Cullberg Weston writes about the difference between the temporary and the chronic shame. The temporary shame is connected to a single event or a specific situation, and might emerge when we've done a big mistake. Or for example when our spouse is very drunk and noisy at a dinner party with your good friends. Maybe we'll blush and feel "violated in our soul".
The chronic shame, however, is much more harmful and stem from one's self-image. This shame may make the person feel useless, not good enough and not worth loving. The background for chronic shame lies in the human need to be loved and accepted. As a baby we search for our mothers eyes in order to reassure that we are not alone, and in order to ensure our own survival.

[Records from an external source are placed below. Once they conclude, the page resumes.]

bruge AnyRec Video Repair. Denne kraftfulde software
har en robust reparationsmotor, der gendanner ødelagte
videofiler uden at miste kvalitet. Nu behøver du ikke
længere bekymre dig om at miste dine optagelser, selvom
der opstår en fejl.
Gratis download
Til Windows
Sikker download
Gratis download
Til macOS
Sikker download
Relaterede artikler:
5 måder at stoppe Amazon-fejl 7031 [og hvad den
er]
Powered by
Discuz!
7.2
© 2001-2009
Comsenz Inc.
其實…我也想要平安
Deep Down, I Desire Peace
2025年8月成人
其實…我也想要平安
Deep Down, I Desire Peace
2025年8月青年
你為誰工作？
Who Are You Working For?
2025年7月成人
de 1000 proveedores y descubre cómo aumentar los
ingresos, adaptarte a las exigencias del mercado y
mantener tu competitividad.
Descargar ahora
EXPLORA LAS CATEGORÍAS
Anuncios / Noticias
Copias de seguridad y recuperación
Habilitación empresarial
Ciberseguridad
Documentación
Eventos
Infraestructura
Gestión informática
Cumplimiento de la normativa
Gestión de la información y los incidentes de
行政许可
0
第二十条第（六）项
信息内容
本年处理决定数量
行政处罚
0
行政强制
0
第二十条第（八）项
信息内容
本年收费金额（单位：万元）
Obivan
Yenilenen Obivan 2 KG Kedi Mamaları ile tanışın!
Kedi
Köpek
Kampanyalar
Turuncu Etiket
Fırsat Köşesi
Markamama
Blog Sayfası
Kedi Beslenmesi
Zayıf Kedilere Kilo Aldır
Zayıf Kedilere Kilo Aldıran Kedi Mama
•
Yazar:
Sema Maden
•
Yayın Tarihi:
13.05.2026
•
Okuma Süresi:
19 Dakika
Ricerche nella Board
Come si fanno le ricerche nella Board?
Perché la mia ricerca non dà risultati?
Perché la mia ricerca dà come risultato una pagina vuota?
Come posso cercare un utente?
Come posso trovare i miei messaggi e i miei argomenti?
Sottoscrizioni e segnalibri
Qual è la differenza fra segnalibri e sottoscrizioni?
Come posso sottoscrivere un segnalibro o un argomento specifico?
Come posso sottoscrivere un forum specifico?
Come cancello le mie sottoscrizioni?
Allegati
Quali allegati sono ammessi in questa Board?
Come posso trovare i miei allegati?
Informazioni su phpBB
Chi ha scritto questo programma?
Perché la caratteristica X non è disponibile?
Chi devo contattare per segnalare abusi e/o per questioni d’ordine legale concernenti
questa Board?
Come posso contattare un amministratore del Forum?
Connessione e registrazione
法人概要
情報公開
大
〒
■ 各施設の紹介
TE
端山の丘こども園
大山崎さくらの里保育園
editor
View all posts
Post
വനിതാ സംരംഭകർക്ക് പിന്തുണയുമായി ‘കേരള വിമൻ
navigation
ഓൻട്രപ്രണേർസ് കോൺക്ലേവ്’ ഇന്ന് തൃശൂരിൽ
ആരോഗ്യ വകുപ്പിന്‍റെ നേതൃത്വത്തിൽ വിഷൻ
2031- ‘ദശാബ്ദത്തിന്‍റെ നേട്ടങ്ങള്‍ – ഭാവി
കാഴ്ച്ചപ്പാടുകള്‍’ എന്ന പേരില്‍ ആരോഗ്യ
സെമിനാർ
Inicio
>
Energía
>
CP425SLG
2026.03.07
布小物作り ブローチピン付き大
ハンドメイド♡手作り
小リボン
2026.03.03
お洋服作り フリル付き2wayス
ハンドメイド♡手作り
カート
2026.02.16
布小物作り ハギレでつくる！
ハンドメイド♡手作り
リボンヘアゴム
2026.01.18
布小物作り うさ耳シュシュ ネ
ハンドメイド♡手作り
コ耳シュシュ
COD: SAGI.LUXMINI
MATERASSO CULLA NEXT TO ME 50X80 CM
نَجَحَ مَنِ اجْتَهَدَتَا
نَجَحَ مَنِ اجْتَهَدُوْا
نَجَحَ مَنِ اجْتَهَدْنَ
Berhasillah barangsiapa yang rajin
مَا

We need to recognize our shame in order to face it. We need to face all the suppressed feelings we may have; guilt, anger, fear, sorrow and so on. One may easily become emotionally stuck in a relationship with an alcohol- or drug abuser. By recognizing these feelings we may start the process of becoming aware of how we want our lives to look like, and what to do in order to get there. Maybe we realize that the only thing we can do is to leave the relationship. A parent often find strength in their children; the thought of saving them becomes their driving force. The best way of getting rid of the shame and guilt is to focus only on the things you are able to influence, too look at yourself from outside and to clearly recognize your thoughts and feelings.


Do you feel guilt or shame even though you're not sure where these feelings come from? Think about the following questions:

"I don't want people to think that I am..."
"I don't want to be seen as a..."
"I think I would die if people recognized that I..."
"I can't bare the thought of people thinking of me like a..."

Face your shame instead of running away from it!